### WORK ORDER
Rewrite the part that opens with the line containing "White alone" and closes with the line containing "List the series" as a numbered list, leaving out blank lines. Include both of those lines and nothing outside that part.

### RECORDS TO PROCESS
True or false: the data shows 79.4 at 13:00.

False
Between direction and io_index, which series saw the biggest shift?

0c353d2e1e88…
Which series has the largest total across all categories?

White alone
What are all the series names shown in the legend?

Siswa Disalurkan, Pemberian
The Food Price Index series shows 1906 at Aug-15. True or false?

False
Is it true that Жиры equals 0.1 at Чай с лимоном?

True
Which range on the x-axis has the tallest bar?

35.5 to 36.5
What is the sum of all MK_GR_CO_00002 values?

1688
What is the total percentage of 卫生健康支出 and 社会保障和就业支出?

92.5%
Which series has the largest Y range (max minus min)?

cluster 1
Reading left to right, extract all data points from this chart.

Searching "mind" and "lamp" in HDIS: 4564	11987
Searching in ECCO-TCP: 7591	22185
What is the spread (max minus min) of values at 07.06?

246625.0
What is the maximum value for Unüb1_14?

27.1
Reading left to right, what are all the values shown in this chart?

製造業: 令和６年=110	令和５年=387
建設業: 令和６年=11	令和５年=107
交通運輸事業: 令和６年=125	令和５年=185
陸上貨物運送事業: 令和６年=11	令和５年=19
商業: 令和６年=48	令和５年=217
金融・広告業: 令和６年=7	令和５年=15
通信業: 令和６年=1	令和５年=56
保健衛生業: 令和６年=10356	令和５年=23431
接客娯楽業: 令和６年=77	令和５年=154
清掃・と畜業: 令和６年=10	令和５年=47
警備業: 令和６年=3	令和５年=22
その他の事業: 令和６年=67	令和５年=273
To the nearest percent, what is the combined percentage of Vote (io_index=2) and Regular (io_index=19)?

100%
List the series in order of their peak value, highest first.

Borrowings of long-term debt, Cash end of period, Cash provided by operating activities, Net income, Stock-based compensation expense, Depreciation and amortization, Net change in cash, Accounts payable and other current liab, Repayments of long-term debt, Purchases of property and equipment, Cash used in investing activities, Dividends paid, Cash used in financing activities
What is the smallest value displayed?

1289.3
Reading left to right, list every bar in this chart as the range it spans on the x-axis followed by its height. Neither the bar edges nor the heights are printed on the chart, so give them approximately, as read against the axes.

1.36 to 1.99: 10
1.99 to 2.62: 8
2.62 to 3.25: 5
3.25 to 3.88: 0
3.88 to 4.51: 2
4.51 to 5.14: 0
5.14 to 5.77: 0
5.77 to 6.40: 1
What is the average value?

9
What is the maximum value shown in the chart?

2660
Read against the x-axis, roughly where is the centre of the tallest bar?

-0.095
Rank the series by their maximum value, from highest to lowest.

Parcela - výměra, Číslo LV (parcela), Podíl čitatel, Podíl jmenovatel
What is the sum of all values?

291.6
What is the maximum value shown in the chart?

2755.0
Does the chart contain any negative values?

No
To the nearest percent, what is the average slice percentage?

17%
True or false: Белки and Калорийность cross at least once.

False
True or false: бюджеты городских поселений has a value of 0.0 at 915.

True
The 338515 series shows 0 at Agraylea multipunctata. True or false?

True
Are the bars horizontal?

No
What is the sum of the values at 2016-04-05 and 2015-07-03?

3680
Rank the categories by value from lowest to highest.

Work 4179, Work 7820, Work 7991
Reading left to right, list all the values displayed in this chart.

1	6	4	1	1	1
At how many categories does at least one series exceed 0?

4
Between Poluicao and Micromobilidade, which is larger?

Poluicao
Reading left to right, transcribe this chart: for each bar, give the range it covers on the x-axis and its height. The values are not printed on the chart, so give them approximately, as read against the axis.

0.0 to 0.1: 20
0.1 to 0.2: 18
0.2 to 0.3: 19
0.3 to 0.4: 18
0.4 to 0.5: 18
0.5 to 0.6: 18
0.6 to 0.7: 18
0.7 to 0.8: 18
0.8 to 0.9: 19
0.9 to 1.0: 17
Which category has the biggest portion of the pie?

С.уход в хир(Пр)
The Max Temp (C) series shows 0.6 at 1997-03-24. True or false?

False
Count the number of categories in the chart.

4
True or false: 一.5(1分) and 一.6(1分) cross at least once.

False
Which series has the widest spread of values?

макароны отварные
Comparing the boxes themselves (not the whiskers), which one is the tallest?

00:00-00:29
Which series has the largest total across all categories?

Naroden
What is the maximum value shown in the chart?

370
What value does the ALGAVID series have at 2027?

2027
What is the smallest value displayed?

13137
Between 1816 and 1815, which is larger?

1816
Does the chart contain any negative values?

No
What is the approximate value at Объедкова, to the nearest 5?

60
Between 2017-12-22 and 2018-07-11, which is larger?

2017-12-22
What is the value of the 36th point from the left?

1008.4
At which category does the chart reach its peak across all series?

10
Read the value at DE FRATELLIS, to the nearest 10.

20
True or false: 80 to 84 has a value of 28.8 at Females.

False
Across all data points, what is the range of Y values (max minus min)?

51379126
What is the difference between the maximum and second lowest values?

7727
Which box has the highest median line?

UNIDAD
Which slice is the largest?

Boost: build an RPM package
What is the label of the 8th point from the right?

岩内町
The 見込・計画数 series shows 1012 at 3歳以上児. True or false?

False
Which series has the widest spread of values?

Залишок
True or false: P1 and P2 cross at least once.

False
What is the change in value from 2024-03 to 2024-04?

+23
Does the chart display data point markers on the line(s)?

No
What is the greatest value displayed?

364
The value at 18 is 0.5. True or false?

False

### SOLUTION
1. White alone
2. What are all the series names shown in the legend?
3. Siswa Disalurkan, Pemberian
4. The Food Price Index series shows 1906 at Aug-15. True or false?
5. False
6. Is it true that Жиры equals 0.1 at Чай с лимоном?
7. True
8. Which range on the x-axis has the tallest bar?
9. 35.5 to 36.5
10. What is the sum of all MK_GR_CO_00002 values?
11. 1688
12. What is the total percentage of 卫生健康支出 and 社会保障和就业支出?
13. 92.5%
14. Which series has the largest Y range (max minus min)?
15. cluster 1
16. Reading left to right, extract all data points from this chart.
17. Searching "mind" and "lamp" in HDIS: 4564	11987
18. Searching in ECCO-TCP: 7591	22185
19. What is the spread (max minus min) of values at 07.06?
20. 246625.0
21. What is the maximum value for Unüb1_14?
22. 27.1
23. Reading left to right, what are all the values shown in this chart?
24. 製造業: 令和６年=110	令和５年=387
25. 建設業: 令和６年=11	令和５年=107
26. 交通運輸事業: 令和６年=125	令和５年=185
27. 陸上貨物運送事業: 令和６年=11	令和５年=19
28. 商業: 令和６年=48	令和５年=217
29. 金融・広告業: 令和６年=7	令和５年=15
30. 通信業: 令和６年=1	令和５年=56
31. 保健衛生業: 令和６年=10356	令和５年=23431
32. 接客娯楽業: 令和６年=77	令和５年=154
33. 清掃・と畜業: 令和６年=10	令和５年=47
34. 警備業: 令和６年=3	令和５年=22
35. その他の事業: 令和６年=67	令和５年=273
36. To the nearest percent, what is the combined percentage of Vote (io_index=2) and Regular (io_index=19)?
37. 100%
38. List the series in order of their peak value, highest first.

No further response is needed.